The idea that the public was ceasing to care so much about Iraq was heard again in the Post on December 3, when pundit Peter Beinart advanced the argument in a column under the headline “Non-Story Remakes the Race.” Beinart’s lead example was that a recent Democratic candidates’ debate featured little talk about the Iraq War. As Beinart put it, “In the biggest surprise of the campaign so far, the election that almost everyone thought would be about Iraq is turning out not to be. And that explains a lot about which candidates are on the rise and which ones are starting to fall.”

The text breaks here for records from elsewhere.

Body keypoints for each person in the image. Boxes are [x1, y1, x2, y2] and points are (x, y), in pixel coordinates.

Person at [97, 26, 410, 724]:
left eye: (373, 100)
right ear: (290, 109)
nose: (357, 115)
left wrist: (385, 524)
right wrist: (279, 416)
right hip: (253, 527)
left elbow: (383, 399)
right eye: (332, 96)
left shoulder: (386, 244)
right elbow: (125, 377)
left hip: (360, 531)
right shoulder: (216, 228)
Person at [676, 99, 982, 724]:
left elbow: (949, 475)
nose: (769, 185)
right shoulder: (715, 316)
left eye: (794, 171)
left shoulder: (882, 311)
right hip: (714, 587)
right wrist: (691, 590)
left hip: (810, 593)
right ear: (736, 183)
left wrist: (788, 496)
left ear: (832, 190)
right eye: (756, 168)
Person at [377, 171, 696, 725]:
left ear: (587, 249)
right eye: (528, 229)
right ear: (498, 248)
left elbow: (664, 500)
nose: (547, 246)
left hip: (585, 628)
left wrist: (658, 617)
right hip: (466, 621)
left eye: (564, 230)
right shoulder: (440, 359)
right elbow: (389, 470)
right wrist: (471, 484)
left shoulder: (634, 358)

WEB JOURNO KILLED IN IRAQ: ALIVE IN BAGHDAD CORRESPONDENT KILLED IN SADR CITY

RELEASE: 22-Year Old Ali Shafeya Al-Moussawi Killed on December 14 Allegedly by the Iraqi National Guard.Alive in Baghdad Collecting Donations for Surviving Family Members (Mother and Sister)

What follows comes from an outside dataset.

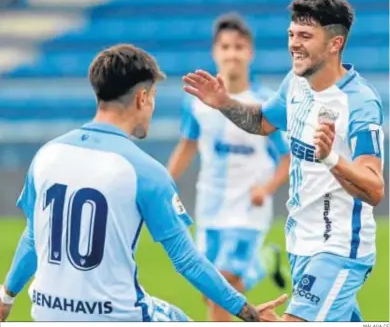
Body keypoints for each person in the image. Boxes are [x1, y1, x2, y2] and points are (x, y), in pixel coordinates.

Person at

Alive in Baghdad, a web news program reported and filmed by local Iraqis and distributed by independent US news agency Small World News lost correspondent Ali Shafeya Al-Moussawi after he was killed over the weekend in Sadr City. The correspondent was found dead by a family member after being shot 31 times. Details as to motive and circumstances about the killing are undetermined.

Donations can also be made, via PayPal, to smallworldnews@gma

NEW YORK OBSERVER: CNN’s GREAT YEAR:

In recent days, Jonathan Klein signed a four-year contract extension to remain as president of CNN/U.S. Accordingly, Mr. Klein was in a good mood as he addressed staffers during a quarterly Q&A session at the Time Warner Center on the afternoon of Dec. 17.

CNN Worldwide, he told the troops, was enjoying its fourth straight year of double-digit profit growth. “It hasn’t been the greatest news year,” Mr. Klein said. “There haven’t been major news events that have moved the needle. But overall, we’re up pretty significantly, which is nice.”

EVEN CSPAN TILTS RIGHT

WASHINGTON, D.C. - A new study has found that C-SPAN overwhelmingly favors conservative think tanks in its coverage by a three-to-one margin over all left-of-center think tanks. The paper, “Tilting Rightward: C-SPAN’s Coverage of Think Tanks,” by the Center for Economic and Policy Research (CEPR), found that conservatives received 44 percent of total think tank coverage, while conservative/libertarian received another 7 percent, for a right-wing majority of 51 percent. Everything left of center received only 18 percent, with center-left and progressive think tanks garnering 13 percent and 5 percent, respectively. Centrist think tanks got the rest of the coverage.

“C-SPAN is failing to live up to its mission of providing ‘a balanced presentation of points of view,’” said Mark Weisbrot, Co-Director of CEPR and co-author of the study. “In a significant amount of its coverage - events and analysis by influential organizations shaping policy - C-SPAN is presenting opinions that, most of the time, are far to the right of most Americans. It is also lopsided by any common definition of the political spectrum, with a very large bias toward the right.”

MEDIA LAYOFFS

I reported the other day that media companis are themselves havng trouble raising money. NBCUni–owned By GE which reportedly has been involved in subprime loans through one of its affiliates –is laying employees off at MSNBC. The hot rumor is that NBC Nightly News may be hit too.